(EXERCISE AIM)
Reproduce exactly the lines below, from the first one through the line containing "Resolved to approve", and omit any pictures.

[Stored data]
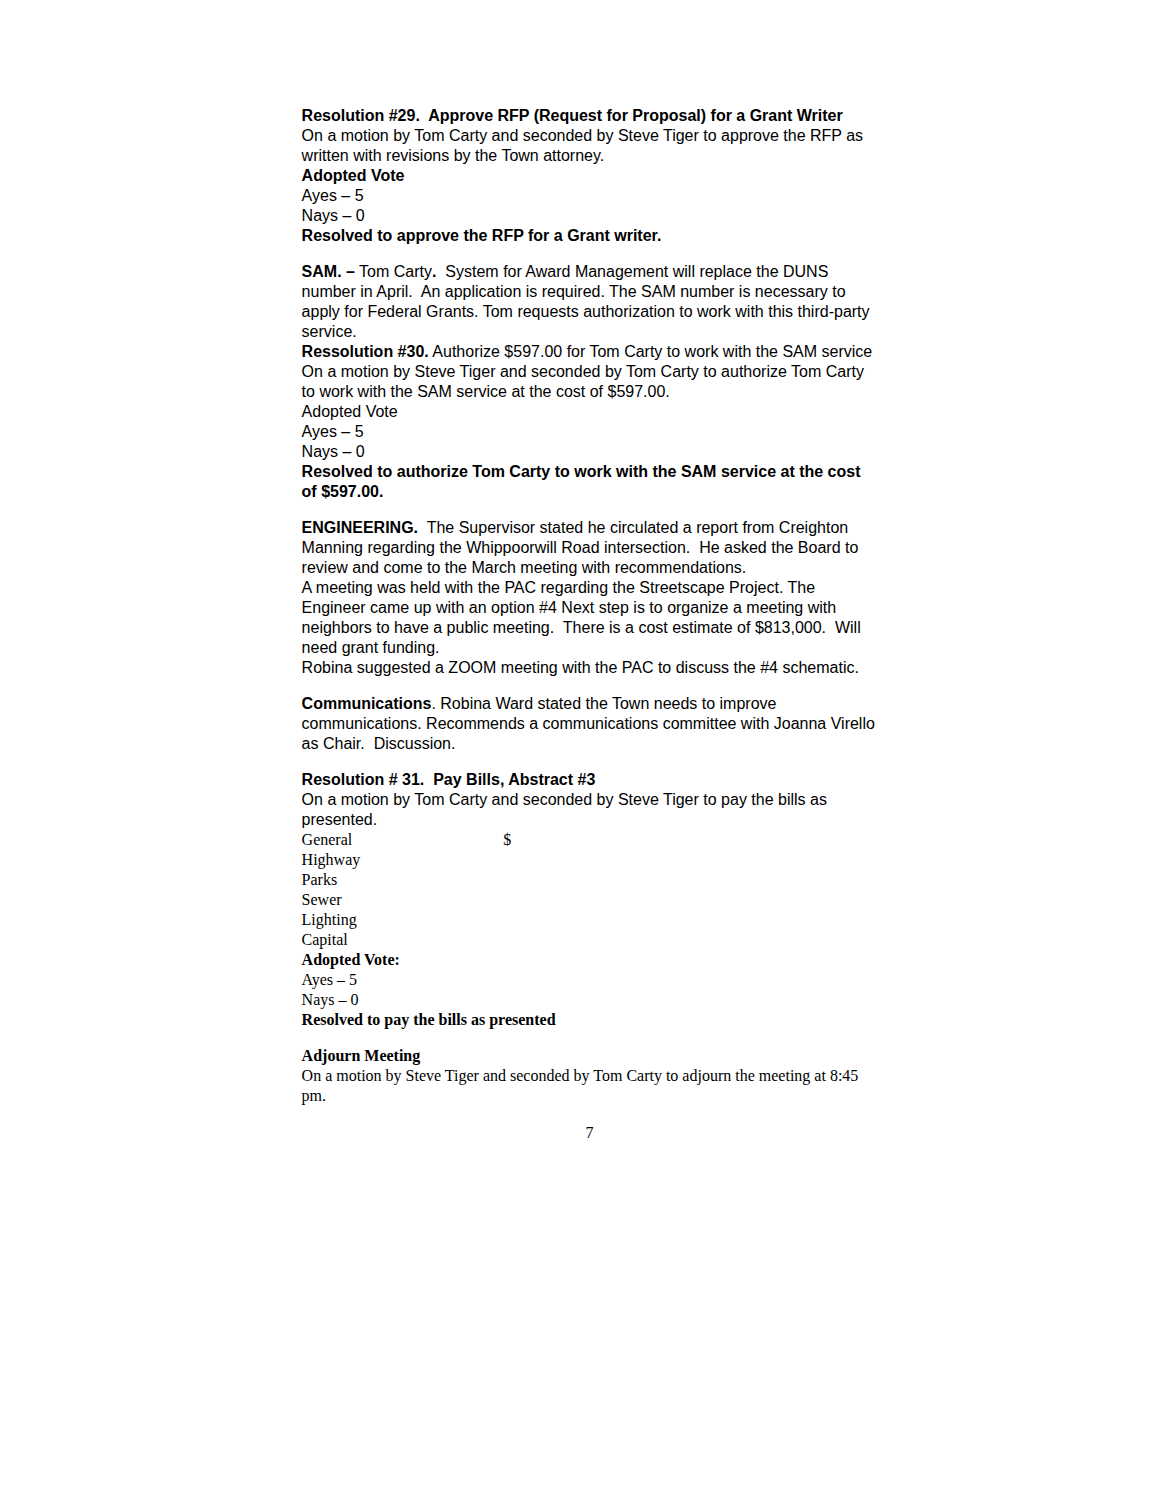Resolution #29. Approve RFP (Request for Proposal) for a Grant Writer
On a motion by Tom Carty and seconded by Steve Tiger to approve the RFP as written with revisions by the Town attorney.
Adopted Vote
Ayes – 5
Nays – 0
Resolved to approve the RFP for a Grant writer.
SAM. – Tom Carty. System for Award Management will replace the DUNS number in April. An application is required. The SAM number is necessary to apply for Federal Grants. Tom requests authorization to work with this third-party service.
Ressolution #30. Authorize $597.00 for Tom Carty to work with the SAM service
On a motion by Steve Tiger and seconded by Tom Carty to authorize Tom Carty to work with the SAM service at the cost of $597.00.
Adopted Vote
Ayes – 5
Nays – 0
Resolved to authorize Tom Carty to work with the SAM service at the cost of $597.00.
ENGINEERING. The Supervisor stated he circulated a report from Creighton Manning regarding the Whippoorwill Road intersection. He asked the Board to review and come to the March meeting with recommendations.
A meeting was held with the PAC regarding the Streetscape Project. The Engineer came up with an option #4 Next step is to organize a meeting with neighbors to have a public meeting. There is a cost estimate of $813,000. Will need grant funding.
Robina suggested a ZOOM meeting with the PAC to discuss the #4 schematic.
Communications. Robina Ward stated the Town needs to improve communications. Recommends a communications committee with Joanna Virello as Chair. Discussion.
Resolution # 31. Pay Bills, Abstract #3
On a motion by Tom Carty and seconded by Steve Tiger to pay the bills as presented.
General$
Highway
Parks
Sewer
Lighting
Capital
Adopted Vote:
Ayes – 5
Nays – 0
Resolved to pay the bills as presented
Adjourn Meeting
On a motion by Steve Tiger and seconded by Tom Carty to adjourn the meeting at 8:45 pm.
7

(SOLUTION TO THIS PROBLEM)
Resolution #29. Approve RFP (Request for Proposal) for a Grant Writer
On a motion by Tom Carty and seconded by Steve Tiger to approve the RFP as written with revisions by the Town attorney.
Adopted Vote
Ayes – 5
Nays – 0
Resolved to approve the RFP for a Grant writer.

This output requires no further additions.